The report also suggests that the government should immediately bring into force provisions in the Act obliging taxi drivers to take passengers with wheelchairs. In instances where taxi drivers fail to comply with the Act, local authorities should withdraw their licences. This recommendation has now been brought into force, which is a positive step, but there’s still much more to be done.

When the Committee questioned the then Minister for Disabled People, Mark Harper, about the provision of disabled access facilities at Britain’s sports ground, even he conceded the current situation was “disgraceful”. It is clear that radical change is necessary to ensure that disabled sports fans are accommodated in all sports venues. Ministers must report on the progress made on stadia, following the Premier League’s promise to upgrade them all by August 2017.

Elsewhere, the report found that many restaurants, pubs and clubs are difficult to access, with many failing to provide basic facilities such as a disabled toilet. To ensure progress in this area, the report recommends that local authorities should be allowed to refuse to grant or renew a premises licence until they effect these changes. The report also recommends that local authorities could mandate that new buildings be wheelchair accessible or adaptable by revising their planning policies.

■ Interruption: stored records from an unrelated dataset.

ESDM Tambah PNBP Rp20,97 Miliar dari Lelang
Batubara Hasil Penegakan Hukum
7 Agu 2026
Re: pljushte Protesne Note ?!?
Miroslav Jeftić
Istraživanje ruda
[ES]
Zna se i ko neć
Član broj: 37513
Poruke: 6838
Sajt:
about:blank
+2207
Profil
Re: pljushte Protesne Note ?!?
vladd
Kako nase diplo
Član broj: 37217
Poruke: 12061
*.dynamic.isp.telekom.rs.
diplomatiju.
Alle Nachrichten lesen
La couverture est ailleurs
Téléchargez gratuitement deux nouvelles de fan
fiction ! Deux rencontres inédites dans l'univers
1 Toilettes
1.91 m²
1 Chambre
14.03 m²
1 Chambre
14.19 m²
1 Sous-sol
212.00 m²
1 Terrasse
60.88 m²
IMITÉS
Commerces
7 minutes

Also identified were a number of key obstacles, and barriers to access to justice, that those with disabilities face when they try to take legal action. Recent legal developments such as the imposition of fees in tribunals, the reduction in the availability of legal aid and the changes to costs rules have made it increasingly challenging for those with disabilities to use the law to tackle the discrimination they face. The report calls for change in this area and also asks that the government consider changing the law to allow charities and other bodies representing disabled people to litigate on their behalf and bring proceedings in the interest of classes of disabled people who are not themselves claimants. A move we would fully endorse.

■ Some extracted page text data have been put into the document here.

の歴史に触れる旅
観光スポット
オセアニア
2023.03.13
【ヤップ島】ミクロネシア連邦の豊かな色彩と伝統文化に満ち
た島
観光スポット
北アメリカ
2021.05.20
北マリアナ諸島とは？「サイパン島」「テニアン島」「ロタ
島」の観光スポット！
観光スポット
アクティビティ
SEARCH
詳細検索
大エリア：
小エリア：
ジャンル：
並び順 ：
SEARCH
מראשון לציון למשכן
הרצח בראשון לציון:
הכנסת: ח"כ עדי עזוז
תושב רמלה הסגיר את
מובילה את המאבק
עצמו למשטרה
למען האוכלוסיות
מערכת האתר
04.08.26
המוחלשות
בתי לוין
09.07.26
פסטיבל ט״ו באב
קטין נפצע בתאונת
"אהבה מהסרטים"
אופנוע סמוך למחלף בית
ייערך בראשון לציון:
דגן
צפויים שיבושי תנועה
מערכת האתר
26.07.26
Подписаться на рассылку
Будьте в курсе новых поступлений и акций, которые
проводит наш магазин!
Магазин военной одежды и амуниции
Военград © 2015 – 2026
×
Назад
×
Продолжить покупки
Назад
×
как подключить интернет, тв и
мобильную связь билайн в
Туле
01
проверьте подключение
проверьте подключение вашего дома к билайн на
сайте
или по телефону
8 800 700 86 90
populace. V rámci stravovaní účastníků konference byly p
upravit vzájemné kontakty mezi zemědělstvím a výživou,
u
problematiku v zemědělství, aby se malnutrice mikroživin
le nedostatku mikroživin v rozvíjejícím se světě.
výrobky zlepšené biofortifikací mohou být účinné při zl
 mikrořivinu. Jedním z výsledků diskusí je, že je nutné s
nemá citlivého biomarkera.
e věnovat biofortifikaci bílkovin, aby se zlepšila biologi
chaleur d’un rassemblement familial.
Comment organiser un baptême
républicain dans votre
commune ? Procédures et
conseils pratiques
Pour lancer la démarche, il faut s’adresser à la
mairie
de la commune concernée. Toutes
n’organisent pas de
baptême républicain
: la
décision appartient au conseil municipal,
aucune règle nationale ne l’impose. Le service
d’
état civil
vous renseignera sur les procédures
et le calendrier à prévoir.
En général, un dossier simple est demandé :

The Committee proposes that there should always be an assessment of the cumulative impact of budgets and other major initiatives on disabled people, involving the Government Equalities Office and the Office for Disability Issues. Such a move would provide an added layer of protection for those with disabilities and force the government into keeping the needs of disabled people front of mind when proposing new initiatives.

At Hodge Jones & Allen, we regularly bring claims on behalf of those with disabilities, whose rights under the Equality Act have been breached. Through our work, we see the ways in which those with disabilities are failed in multiple ways. It is clear to us that the Equality Act has a crucial role in our society. It operates to break down the barriers faced by those with disabilities. It seeks to make normal day to day activities such as using public transport, going to the bank, having drinks with friends or watching a football match feasible and enjoyable activities for those with disabilities rather than something that prompts anxiety about whether it will be possible. Essentially, the Act seeks to give those with disabilities a normal life and the security of knowing that they have a place in this world and that they are not an afterthought.

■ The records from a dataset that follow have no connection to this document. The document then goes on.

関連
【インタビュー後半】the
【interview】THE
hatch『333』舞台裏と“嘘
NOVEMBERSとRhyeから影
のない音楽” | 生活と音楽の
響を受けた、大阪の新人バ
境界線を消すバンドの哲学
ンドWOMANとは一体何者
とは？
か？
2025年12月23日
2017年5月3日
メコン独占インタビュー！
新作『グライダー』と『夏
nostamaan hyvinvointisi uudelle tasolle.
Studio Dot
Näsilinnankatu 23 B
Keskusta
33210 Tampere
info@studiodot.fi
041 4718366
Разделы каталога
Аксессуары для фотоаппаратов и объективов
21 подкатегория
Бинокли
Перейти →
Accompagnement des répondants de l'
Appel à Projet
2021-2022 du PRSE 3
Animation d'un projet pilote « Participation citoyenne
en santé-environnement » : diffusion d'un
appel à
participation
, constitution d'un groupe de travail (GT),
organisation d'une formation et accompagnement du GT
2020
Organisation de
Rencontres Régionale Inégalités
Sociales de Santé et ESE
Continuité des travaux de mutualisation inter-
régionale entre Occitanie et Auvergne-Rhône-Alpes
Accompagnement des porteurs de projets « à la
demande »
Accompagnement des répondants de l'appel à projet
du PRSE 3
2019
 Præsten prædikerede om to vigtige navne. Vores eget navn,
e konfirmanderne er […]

However, the law constitutes mere words on a page if it is not implemented and this is why it is important that the political will is demonstrated to ensure that the law fulfils the ends for which it is written. Similarly, if people are unable to enforce it, it become meaningless.

For the 11 million disabled people in the United Kingdom, it is crucial that the full implementation of the Equality Act is effected so that they may lead fulfilling lives and participate fully and equally in our society.